El de este domingo, lejos de presentar a un vestuario débil, acongojado ante la fortaleza del rival, consagró a los vallisoletanos como una plantilla que lo compite absolutamente todo. Y no solo eso. Porque hay que decir bien claro que el Real Valladolid, en muchos aspectos, fue mejor que el Athletic de Bilbao.
Lo que ocurre es que sin gol no hay premio, al igual que sin premio no hay alegría. Y bastó con ver los rostros de los futbolistas blanquivioletas para constatar que el resultado final en el electrónico, un contundente 1-4, no se correspondía con el esfuerzo y el nivel que imprimieron los de Sergio González sobre el césped.
Ocurre también que un gol en el minuto 3, cuando aún no han entrado en calor los músculos y las articulaciones, supone un duro varapalo que te hace remar a contracorriente. Y claro, una ventaja como esa, para un equipo como el que visitaba Zorrilla esta jornada, era un dulce demasiado goloso como para desperdiciarlo.
Fue Unai López, con un preciso disparo de falta y en ese fatídico tercer minuto que cambio el rumbo del partido, quien abría un marcador que no pararía de engrosarse hasta el final del cruce. El cruce, además, dejó señalado en el cuadro local a Jordi Masip, que ya en este primer tanto bilbaíno ponía blanda su manopla, algo sintomático de su actitud errática durante todo el enfrentamiento.
Lejos de aminorarse, el Real Valladolid sacaría los dientes y garras tras este jarro de agua fría, acosando a su rival por mediación de Ünal, que peleó como siempre, pero al que le faltó, como también le suele ocurrir, esa precisión en el remate. Lo del turco, qué duda cabe, es una cuestión de puntería. Aunque en este partido no se salvó ninguno de sus compañeros.
Cuestión de puntería también es que, en el minuto 24, con tu rival volcado al ataque, consigas duplicar tu ventaja. Y cuestión de puntería es que lo hagas casi sin despeinarte, como así lo hizo el equipo de Garitano, con una jugada que parece ser lo primero que te enseñan en Lezama, pues no hay cachorro, león o rojiblanco a secas que no tenga grabado en tinta eso de centro medido al área para que mi compañero al remate gane la posición. Así llegó el gol de Raúl García de cabeza, que de puntería va sobrado.
Tras el intervalo, González movió ficha y dio entrada a Hervías, mandando a Míchel a la caseta. ¿El resultado? Mejoró el Real Valladolid, que siguió intentándolo de todas las formas y colores: desde fuera del área, mediante córner, por jugada trenzada, por desmarque, por centro al área… No había manera. Ünal, lógico, se desesperaba.

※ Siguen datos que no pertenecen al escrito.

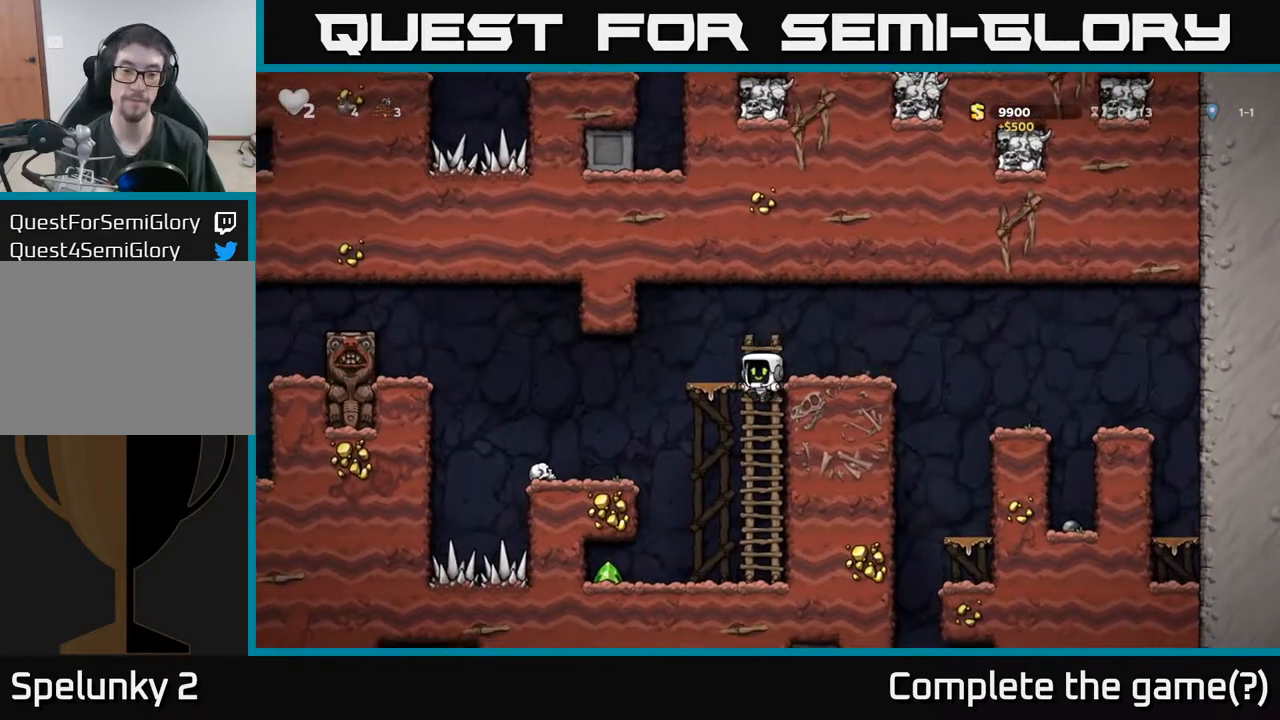
{"buttons": ["DPAD_LEFT"], "left_stick": "center", "events": [[33, "A", "up"], [100, "DPAD_DOWN", "up"], [183, "DPAD_LEFT", "down"]]}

Los más supersticiosos dirían que sobrevolaba un gafe por Zorrilla, porque fueron casi treinta minutos los que el Pucela traró de acortar distancias sin éxito, percutiendo el área de su oponente. Para mayor desesperación, los rojiblancos creaban peligro en sus pocas, aunque inteligentes, ofensivas en campo contrario.
No obstante, cumplido el 76′, Sandro, que, hablando de supersticiones, parece haberse dejado el gafe en la taquilla, se sacó un golazo de la chistera gracias a una jugada que hacía creer incluso en una posible remontada del Real Valladolid. Ben Arfa salía para añadir pólvora. El estadio, venido arriba.
Nada más lejos de la realidad. Nada más lejos de esa cuestión de puntería. Porque poco tardó el Athletic en activar de nuevo la maquinaria y anotar dos goles en escasos diez minutos, que corroboraron el hecho de que aquí, en esto del fútbol, no gana el que mejor juega, sino el que más goles anota.
El primero de esos goles fue obra de Iñaki Williams, que aprovechó la indecisión de Masip a la hora de sacar el balón para ahogar, definitivamente, los sueños y esperanzas pucelanas. El segundo, ya cumplido el tiempo reglamentario, llegaría de las botas de Ínigo Córdoba, beneficiario de un mal despeje de Salisu, a un ritmo menor de lo que acostumbra, y que lanzaba un disparo cruzado con el que dibujaba el definitivo 1-4.
El resultado, abultado como hacía mucho que no se sufría, no fue el reflejo de lo que se vio sobre el campo, pero sí la realidad de un problema que parece no tener solución fácil. A los de Sergio les cuesta un mundo anotar. Y eso lastra mucho. El castigo, en cualquier caso, fue demasiado severo.